#MAIPIU’BULLISMO, campagna sensibilizzazione Rai e Miur

1 ragazzo su 2 subisce episodi di aggressione verbale, psicologica e fisica e il 33% è vittima ricorrente di abusi. Una situazione allarmante che emerge nella settimana in cui Rai e Ministero dell’Università e Ricerca uniscono le proprie forze per contrastare il bullismo.

Un fenomeno che non riguarda solo i ragazzi, ma anche le famiglie, la scuola e l’intera comunità. Numerosi sono gli interventi e i progetti che spiegano come aiutare le vittime ma pochissimi quelli che si occupano di un altro aspetto molto importante, ovvero il disagio dei bulli e delle loro famiglie.

Quando si parla di famiglie colpite non parliamo infatti solo di quelle delle vittime, ma anche di quelle di chi è causa di episodi di bullismo.

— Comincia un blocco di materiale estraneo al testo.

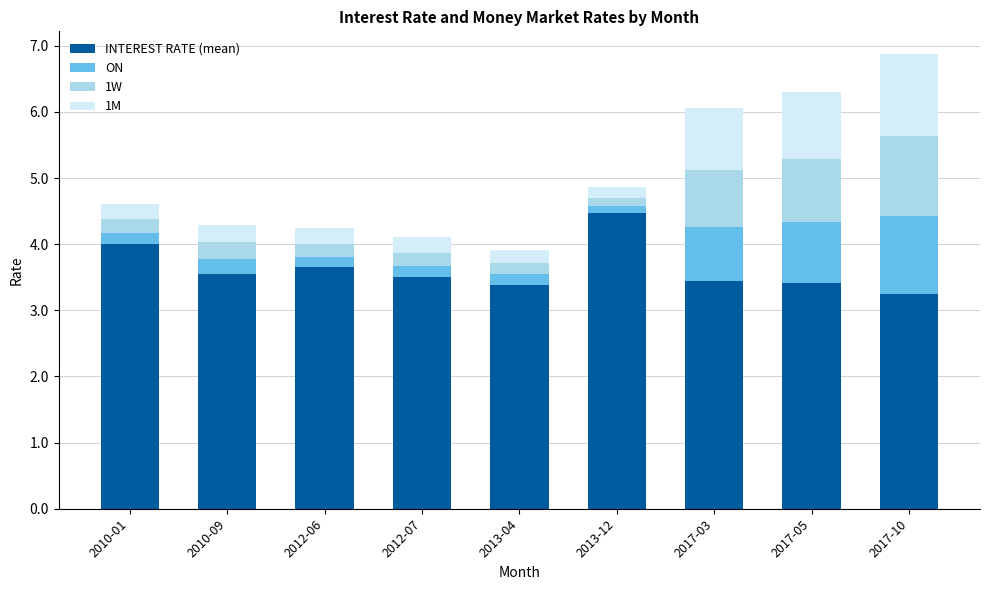

What is the total value across all series at 2010-01?

4.6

Mamme e papà che lottano per evitate ai propri figli l’inevitabile etichetta di “bullo”. Un aspetto spesso trascurato e su cui il Centro Studi Erickson, vuole puntare i riflettori attraverso un decalogo, elaborato da Gianluca Daffi, esperto in psicologia dell’età evolutiva e autore di “Mio figlio è un bullo” (Erickson), che evidenzia quali sono gli aspetti da ricordare ad un bambino potenzialmente “bullo”.

  1. I forti non sono mai prepotenti: difendono e non attaccano, non opprimono, ma aiutano.

  1. Il segreto per diventare grandi non è abbassare gli altri.

  1. I Leader, i capi, sono tali, perché sono capaci di controllare per primi se stessi; solo così diventano riferimento per tutto il gruppo.

  1. Meglio essere apprezzati che temuti.

  1. Bisogna saper dare alle cose il giusto peso.

  1. Si può litigare senza arrivare alle mani, si possono esprimere le proprie idee senza mettere i piedi in testa a nessuno e senza farseli mettere.

  1. Pensa anche a quello che succederà domani, e dopo domani, e dopo domani l’altro.

  1. Le persone intelligenti parlano dei loro sentimenti.

  1. Non è necessario andare d’accordo con tutti, basta sopportarsi.

  1. Non sei un bullo, scegli di comportarti come un bullo.

«È importante che i genitori di un presunto o potenziale bullo non si deprimano sotto il peso dello sconforto o dei sensi di colpa. Prendere atto che il proprio bambino potrebbe avere atteggiamenti da bullo non significa affermare di aver fallito come genitori» afferma Gianluca Daffi.

Al contrario, prendere atto di un problema che potrebbe esistere, così come non sussistere per nulla, è indice di una apprezzabile responsabilità educativa, nonché premessa per giungere con maggior probabilità di successo a una soluzione soddisfacente per tutti. Ecco allora che è importante che lo sguardo dell’adulto si posi anche sugli elementi critici per comprendere i segnali di bullismo e intervenire sul soggetto prima che l’etichetta sociale lo marchi come “cattivo”.